Parkin-mediated ubiquitin signalling in aggresome formation and autophagy

Abstract

Understanding how cells handle and dispose of misfolded proteins is of paramount importance because protein misfolding and aggregation underlie the pathogenesis of many neurodegenerative disorders, including PD (Parkinson's disease) and Alzheimer's disease. In addition to the ubiquitin-proteasome system, the aggresome-autophagy pathway has emerged as another crucial cellular defence system against toxic build-up of misfolded proteins. In contrast with basal autophagy that mediates non-selective, bulk clearance of misfolded proteins along with normal cellular proteins and organelles, the aggresome-autophagy pathway is increasingly recognized as a specialized type of induced autophagy that mediates selective clearance of misfolded and aggregated proteins under the conditions of proteotoxic stress. Recent evidence implicates PD-linked E3 ligase parkin as a key regulator of the aggresome-autophagy pathway and indicates a signalling role for Lys(63)-linked polyubiquitination in the regulation of aggresome formation and autophagy. The present review summarizes the current knowledge of the aggresome-autophagy pathway, its regulation by parkin-mediated Lys(63)-linked polyubiquitination, and its dysfunction in neurodegenerative diseases.

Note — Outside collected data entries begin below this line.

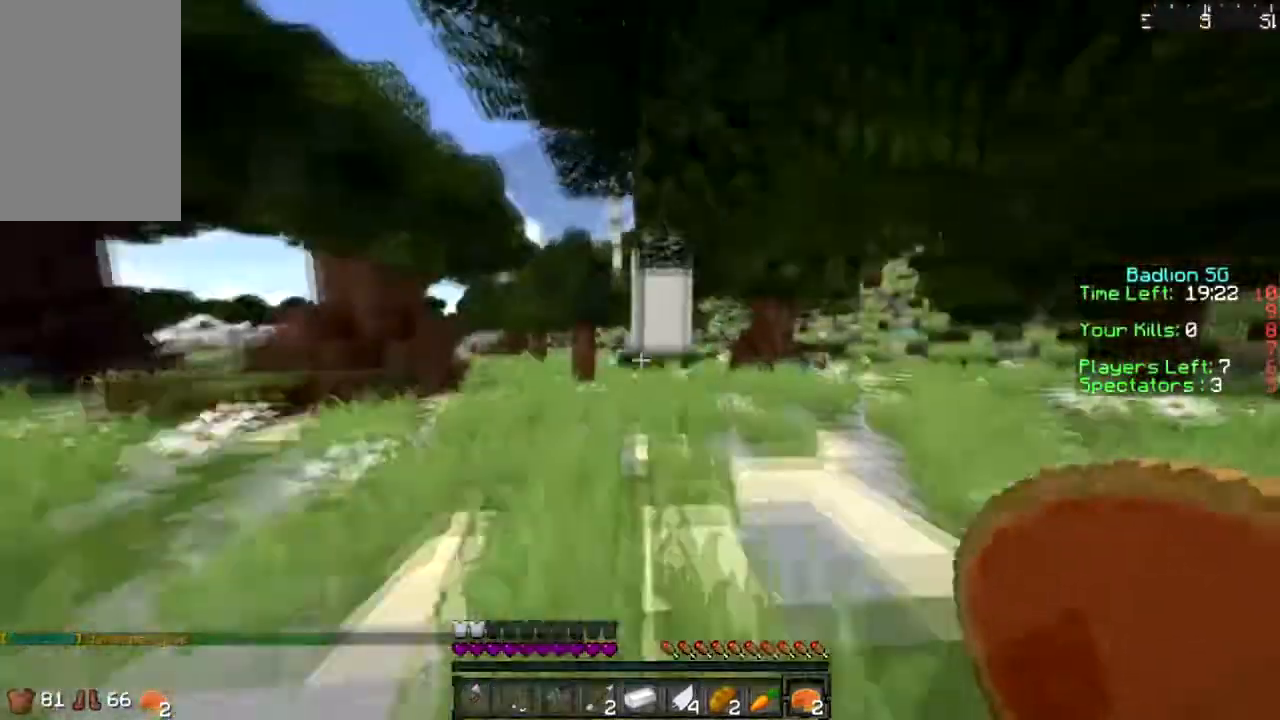
{"keys": ["sprint", "w"], "mouse": [], "events": [[33, "mouse_right", "down"], [166, "mouse_right", "up"], [467, "sprint", "down"]]}
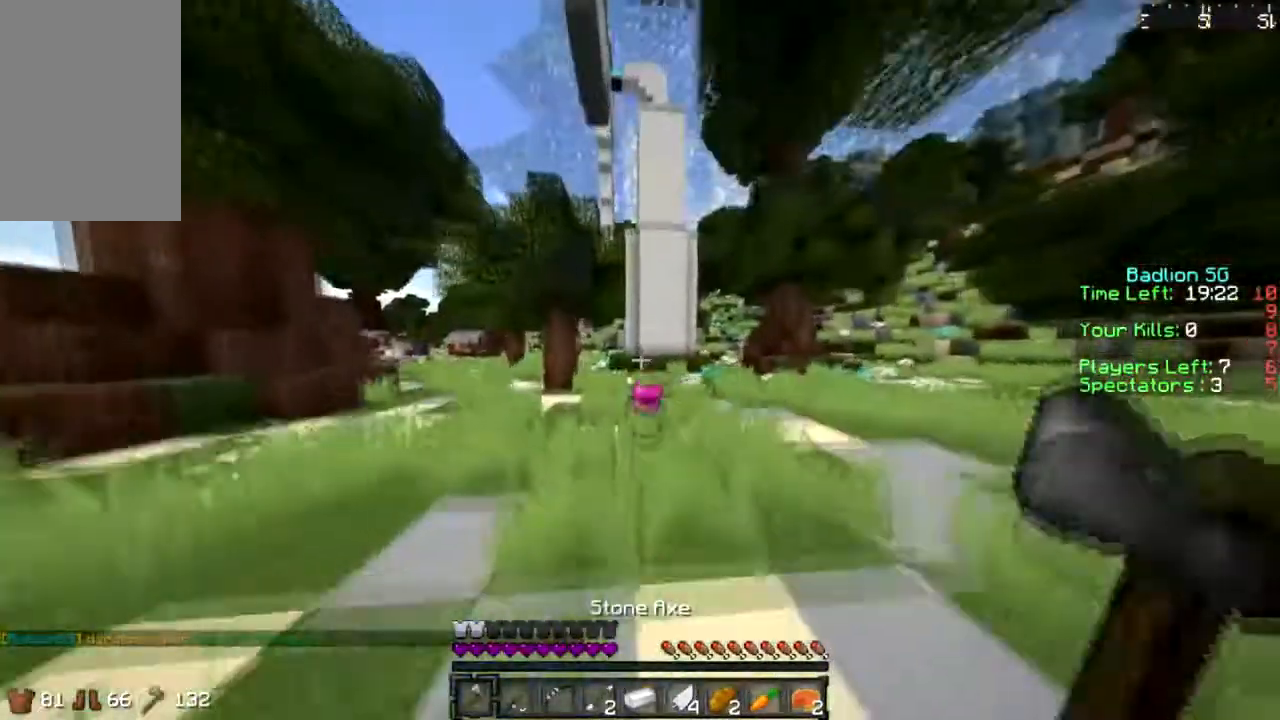
{"keys": ["sprint", "w"], "mouse": [], "events": []}
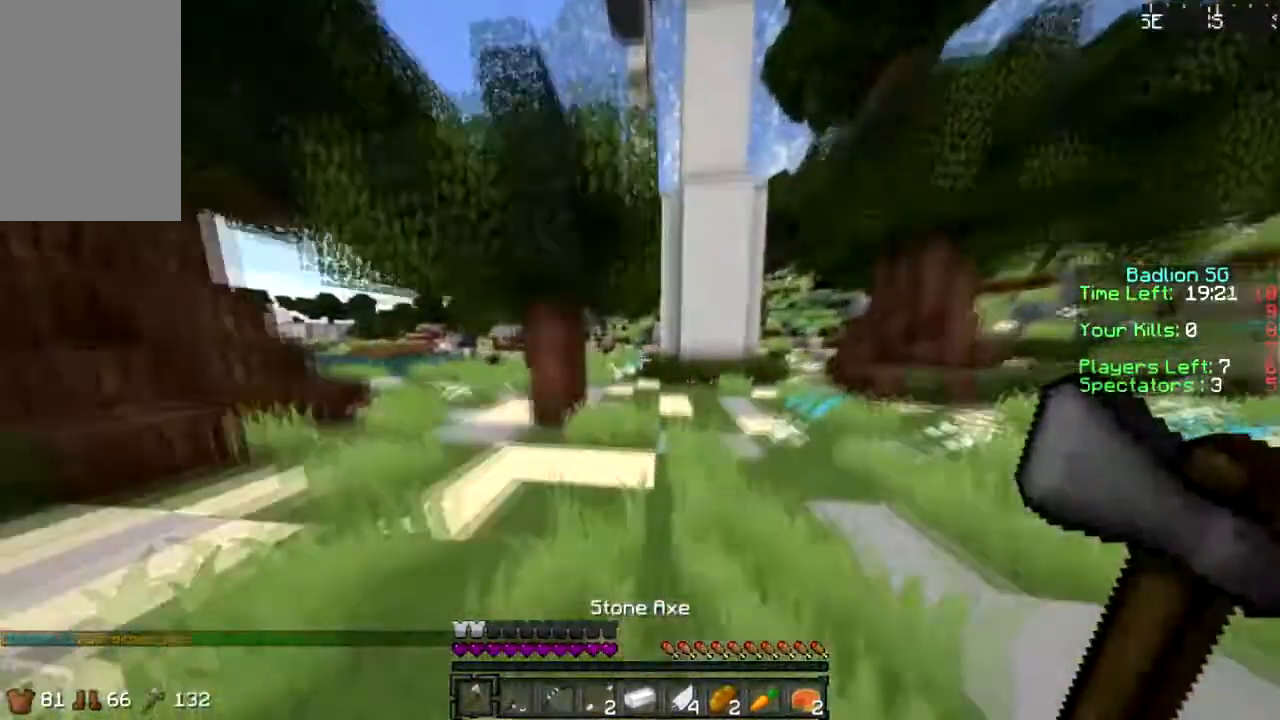
{"keys": ["sprint", "w"], "mouse": [], "events": []}
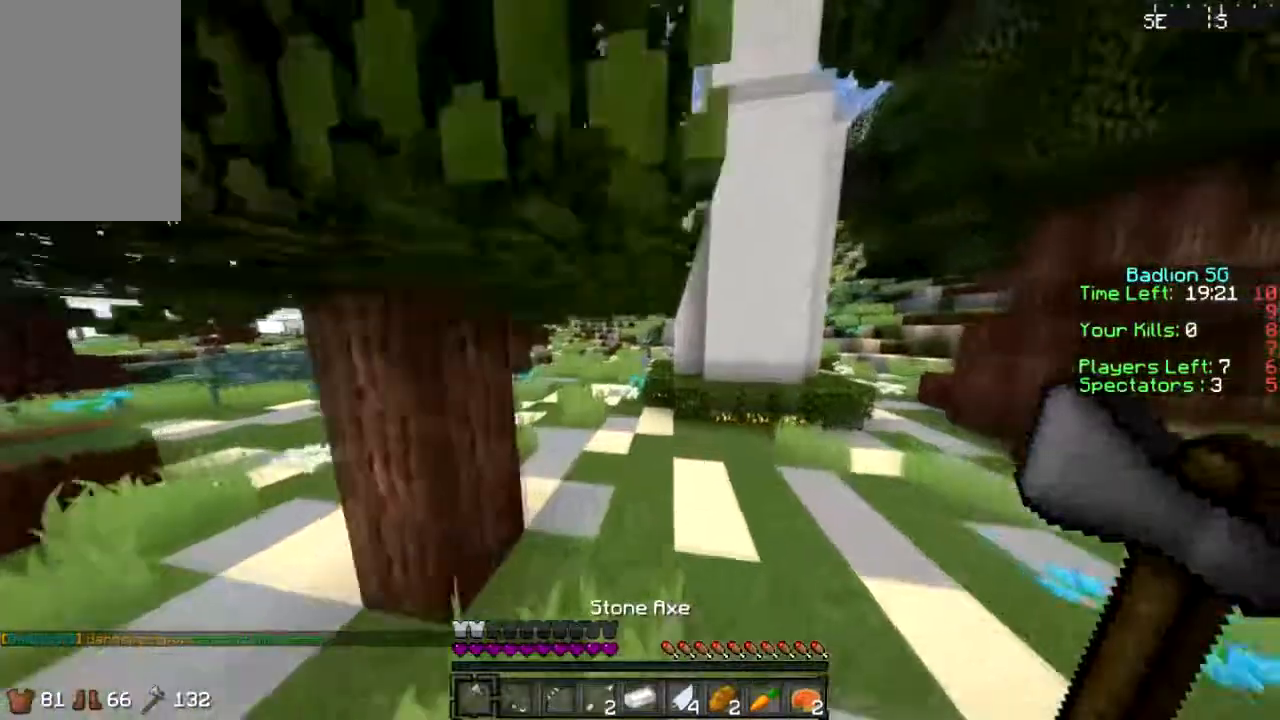
{"keys": ["sprint", "w"], "mouse": [], "events": []}
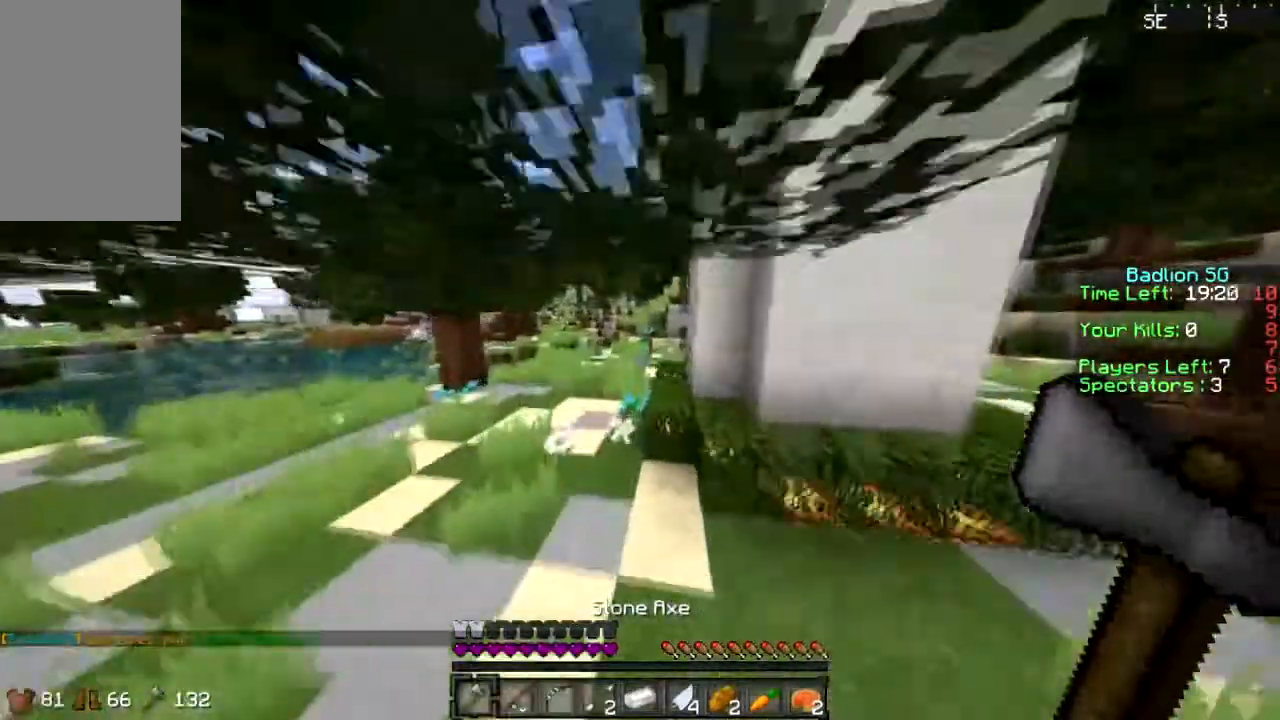
{"keys": ["sprint", "w"], "mouse": [], "events": []}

Figure 1. The aggresome–autophagy pathway and its regulation by parkin-mediated Lys⁶³-linked polyubiquitination

Protein misfolding can occur as a result of genetic mutations or oxidative damage (1). Once formed, misfolded proteins may be refolded by chaperones (2) or tagged with Lys⁴⁸-linked polyubiquitin chains (3) for degradation by the proteasome (4). When the chaperone and proteasome systems fail or are overwhelmed, misfolded proteins form oligomers and aggregates (5) that can cause cytotoxicity. Recent evidence indicates that, under conditions of proteasomal impairment, PD-linked E3 ligase parkin co-operates with the E2 enzyme Ubc13/Uev1a to mediate Lys⁶³-linked polyubiquitination of misfolded proteins (6). The Lys⁶³-linked polyubiquitin chains promote binding to HDAC6 (7) and thereby link the misfolded proteins to the dynein motor complex for retrograde transport towards the MTOC to form the aggresome (8). Lys⁶³-linked polyubiquitination may also promote binding to p62 and thereby facilitate the recruitment of autophagic membrane to the aggresome for the formation of an autophagosome (9). Subsequent fusion of the autophagosome with the lysosome allows the degradation of misfolded and aggregated proteins by lysosomal hydrolases (10).